*** Supplied text Section Begins ***
Does Vitest 4 change coverage configuration?
Yes. Vitest 4 modernizes the v8 coverage provider with more accurate AST-aware remapping, nests thresholds under a coverage.thresholds object, and changes coverage.all to default to true so uncovered files are included. You must install @vitest/coverage-v8@^4 to match the Vitest major version. Because all now includes untouched files, scope reporting with a precise include glob to avoid unexpected coverage drops.
How does browser mode change in Vitest 4?
Browser mode in Vitest 4 replaces the single browser.name field with an instances array, where each entry describes a browser to run against through a provider such as Playwright or WebdriverIO. This lets one project target Chromium, Firefox, and WebKit simultaneously, each with its own launch options. Install @vitest/browser plus your chosen provider package, and verify any deep import paths against the consolidated public entry points.
What Node.js version does Vitest 4 require?
Vitest 4 requires a modern Node.js LTS, specifically Node 20.19 or newer in the 20 line, or 22.12 or newer in the 22 line, and it also requires Vite 6 or newer. Upgrade your Node runtime before bumping Vitest, because an unsupported Node version produces confusing errors that masquerade as configuration problems. Confirm node --version meets the requirement first.
Do I need to update my snapshots when migrating to Vitest 4?
Possibly. Vitest 4 adjusts some serializer defaults, so a handful of snapshots may report differences on the first run. Inspect each diff to confirm it is formatting-only rather than a real behavior change, then regenerate with vitest run -u and commit the updated snapshots in a dedicated commit. Keeping the snapshot update separate makes it clear to reviewers that the change is cosmetic.
Is Vitest 4 backward compatible with Vitest 3 config?
*** Supplied text Section Ends ***
*** Data for analysis Section Begins ***
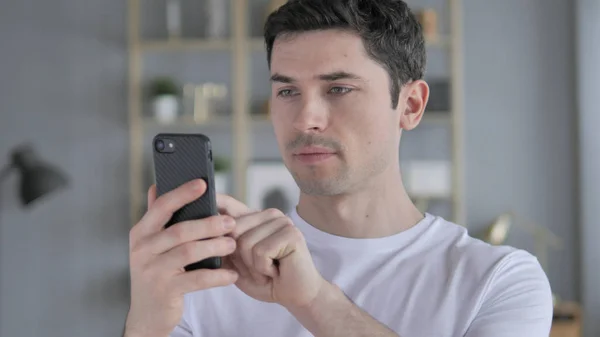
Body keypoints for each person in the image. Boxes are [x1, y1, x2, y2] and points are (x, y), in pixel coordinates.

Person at [124, 0, 553, 336]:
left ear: (411, 105)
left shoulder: (498, 282)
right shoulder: (208, 279)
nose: (306, 118)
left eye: (339, 88)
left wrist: (312, 300)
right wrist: (144, 326)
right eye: (288, 91)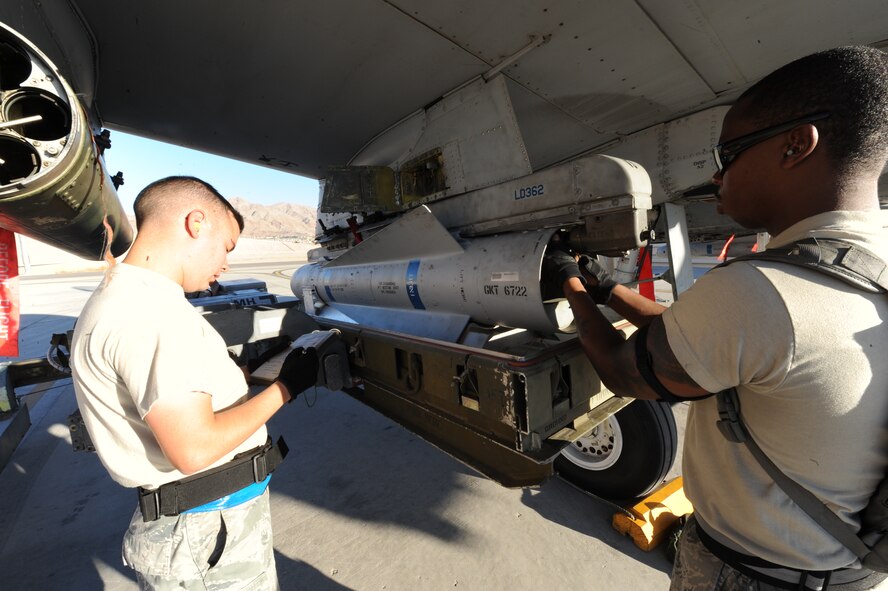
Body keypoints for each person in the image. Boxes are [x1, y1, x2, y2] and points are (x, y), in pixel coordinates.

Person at [543, 46, 888, 590]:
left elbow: (622, 368)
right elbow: (693, 335)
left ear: (797, 145)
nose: (716, 175)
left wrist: (567, 279)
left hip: (754, 573)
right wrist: (607, 288)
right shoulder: (865, 266)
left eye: (729, 155)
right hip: (851, 572)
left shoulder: (763, 292)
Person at [71, 176, 319, 590]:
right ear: (196, 223)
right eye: (226, 247)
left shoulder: (126, 298)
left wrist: (239, 374)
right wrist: (287, 386)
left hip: (202, 529)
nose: (225, 265)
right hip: (207, 538)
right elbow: (195, 447)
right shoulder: (151, 313)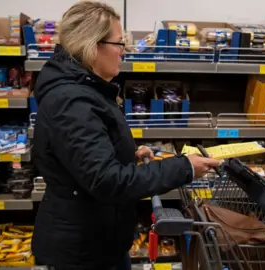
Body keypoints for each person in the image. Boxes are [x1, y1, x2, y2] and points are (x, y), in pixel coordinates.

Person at [31, 1, 221, 269]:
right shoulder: (72, 102)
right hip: (83, 254)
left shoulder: (86, 90)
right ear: (93, 46)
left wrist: (127, 154)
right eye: (120, 44)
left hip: (97, 240)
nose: (124, 52)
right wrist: (185, 168)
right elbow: (107, 181)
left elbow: (83, 160)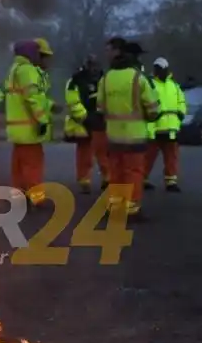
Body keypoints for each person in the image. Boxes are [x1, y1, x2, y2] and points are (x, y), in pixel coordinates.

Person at [97, 41, 160, 219]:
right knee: (133, 172)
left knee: (116, 172)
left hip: (113, 136)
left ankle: (115, 207)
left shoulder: (106, 78)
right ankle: (132, 209)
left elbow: (100, 107)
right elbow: (153, 108)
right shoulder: (138, 78)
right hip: (134, 136)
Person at [5, 40, 50, 206]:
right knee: (33, 166)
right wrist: (42, 120)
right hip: (29, 129)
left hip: (17, 130)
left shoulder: (14, 70)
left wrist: (50, 105)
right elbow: (33, 98)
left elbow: (22, 98)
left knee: (18, 165)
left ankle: (18, 197)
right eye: (38, 53)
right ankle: (37, 200)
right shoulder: (28, 71)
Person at [64, 55, 107, 193]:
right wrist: (84, 117)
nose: (94, 68)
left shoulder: (104, 79)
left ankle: (108, 178)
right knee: (85, 153)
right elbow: (72, 101)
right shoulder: (76, 80)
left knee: (105, 153)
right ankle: (84, 180)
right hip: (84, 121)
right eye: (91, 65)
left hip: (101, 120)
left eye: (95, 65)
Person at [144, 57, 186, 192]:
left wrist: (181, 114)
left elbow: (181, 102)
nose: (158, 71)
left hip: (171, 127)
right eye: (156, 68)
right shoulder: (150, 84)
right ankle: (143, 179)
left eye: (160, 68)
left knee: (171, 156)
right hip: (155, 128)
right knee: (148, 156)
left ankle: (171, 181)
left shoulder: (174, 85)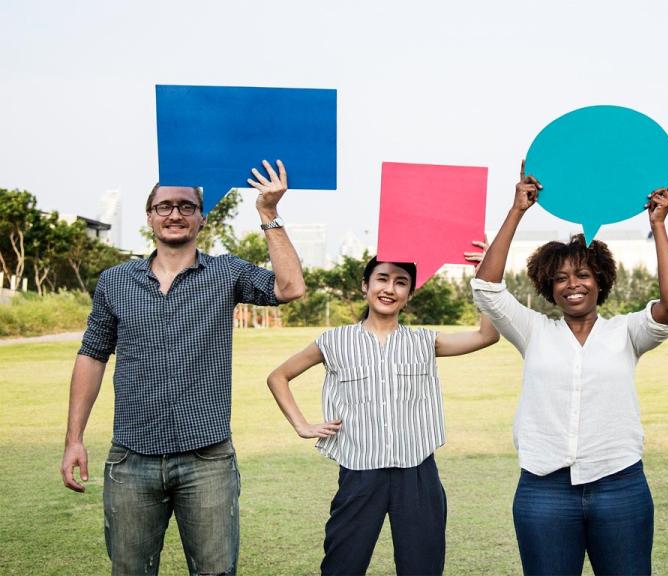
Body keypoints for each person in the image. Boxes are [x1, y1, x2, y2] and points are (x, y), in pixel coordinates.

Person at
*** Data for analysis Section Ends ***
* **Your tasks**:
**1)** In the Vitest 4 FAQ, which field does the browser mode instances array replace?
**2)** Repeat the passage from the Vitest 4 FAQ word for word, beginning at the words "Yes. Vitest 4" and stopping after "unexpected coverage drops.".

* **Solution list**:
**1)** The single browser.name field.

**2)**
Yes. Vitest 4 modernizes the v8 coverage provider with more accurate AST-aware remapping, nests thresholds under a coverage.thresholds object, and changes coverage.all to default to true so uncovered files are included. You must install @vitest/coverage-v8@^4 to match the Vitest major version. Because all now includes untouched files, scope reporting with a precise include glob to avoid unexpected coverage drops.